Saved data entries
* * *

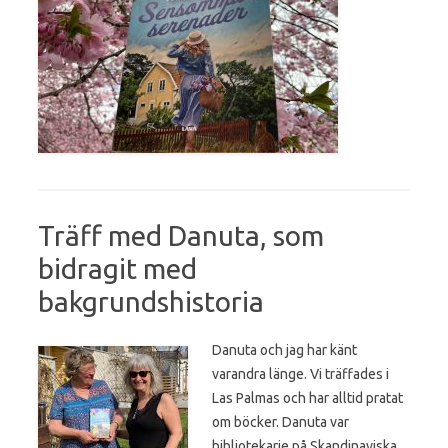
Träff med Danuta, som
bidragit med
bakgrundshistoria
Danuta och jag har känt
varandra länge. Vi träffades i
Las Palmas och har alltid pratat
om böcker. Danuta var
bibliotekarie på Skandinaviska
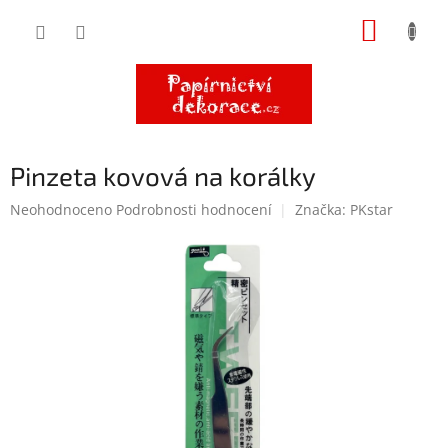
Přejít
NÁKUP
na
obsah
KOŠÍK
Pinzeta kovová na korálky
Průměrné
Neohodnoceno
Podrobnosti hodnocení
Značka:
PKstar
hodnocení
produktu
je
0,0
z
5
hvězdiček.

* * *

● Task item:
Set down the entries above again exactly, minus any image.

● Solution:
Träff med Danuta, som
bidragit med
bakgrundshistoria
Danuta och jag har känt
varandra länge. Vi träffades i
Las Palmas och har alltid pratat
om böcker. Danuta var
bibliotekarie på Skandinaviska
Přejít
NÁKUP
na
obsah
KOŠÍK
Pinzeta kovová na korálky
Průměrné
Neohodnoceno
Podrobnosti hodnocení
Značka:
PKstar
hodnocení
produktu
je
0,0
z
5
hvězdiček.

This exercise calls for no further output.